(ABOUT THIS TASK) Within the data that follows, set down exactly the lines from the one containing "left hip: (704, 991)" through the one containing "right knee: (776, 1058)", both ends included.

(SUPPLIED DATA)
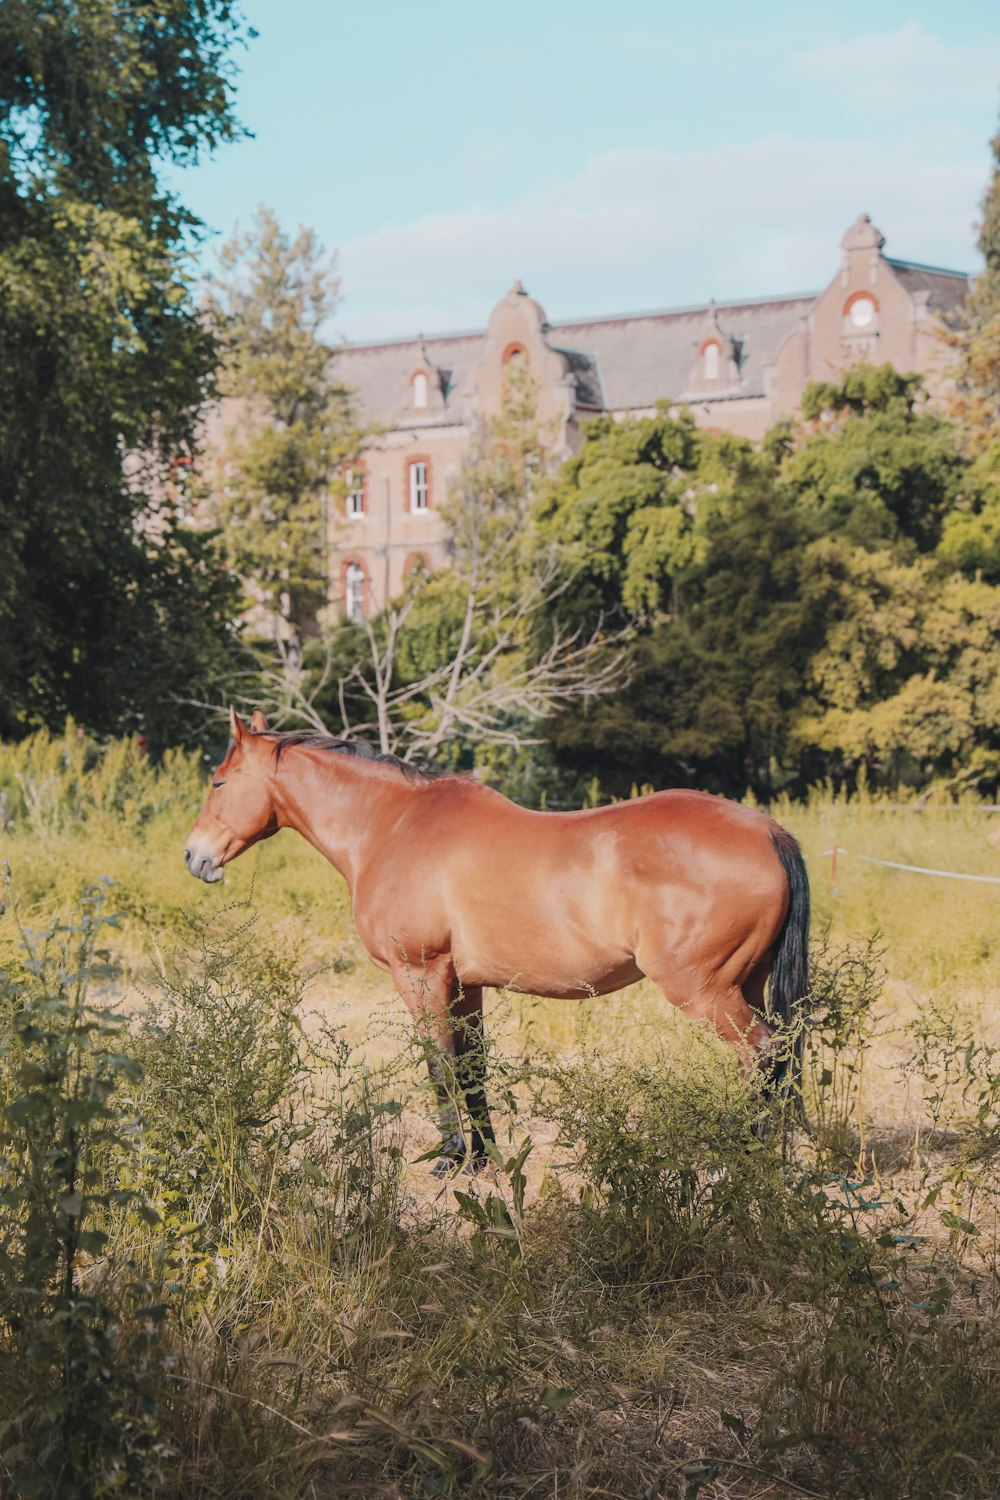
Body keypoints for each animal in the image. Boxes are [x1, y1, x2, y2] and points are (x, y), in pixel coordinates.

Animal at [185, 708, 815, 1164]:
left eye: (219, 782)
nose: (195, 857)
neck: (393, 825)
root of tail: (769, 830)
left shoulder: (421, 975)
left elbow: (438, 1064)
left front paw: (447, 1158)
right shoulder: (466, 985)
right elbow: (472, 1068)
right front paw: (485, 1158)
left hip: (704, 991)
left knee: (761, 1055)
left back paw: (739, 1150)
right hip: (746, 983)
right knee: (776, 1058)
...
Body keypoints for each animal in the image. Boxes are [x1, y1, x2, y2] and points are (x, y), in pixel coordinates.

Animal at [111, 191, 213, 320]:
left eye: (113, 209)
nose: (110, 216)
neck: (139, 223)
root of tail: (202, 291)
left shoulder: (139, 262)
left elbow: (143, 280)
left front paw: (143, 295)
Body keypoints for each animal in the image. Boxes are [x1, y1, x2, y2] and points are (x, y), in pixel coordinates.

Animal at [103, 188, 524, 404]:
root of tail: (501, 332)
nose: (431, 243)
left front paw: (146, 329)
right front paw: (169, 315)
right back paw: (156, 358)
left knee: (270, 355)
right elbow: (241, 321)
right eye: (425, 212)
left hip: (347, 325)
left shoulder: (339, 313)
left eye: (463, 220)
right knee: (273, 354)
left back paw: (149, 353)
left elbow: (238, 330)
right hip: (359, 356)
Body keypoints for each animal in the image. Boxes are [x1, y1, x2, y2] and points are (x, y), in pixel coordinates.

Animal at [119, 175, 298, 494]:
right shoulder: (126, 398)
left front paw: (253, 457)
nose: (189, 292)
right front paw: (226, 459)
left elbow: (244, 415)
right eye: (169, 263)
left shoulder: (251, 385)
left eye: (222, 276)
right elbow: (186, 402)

(WRITTEN RESPONSE)
left hip: (704, 991)
left knee: (761, 1055)
left back paw: (739, 1150)
right hip: (746, 983)
right knee: (776, 1058)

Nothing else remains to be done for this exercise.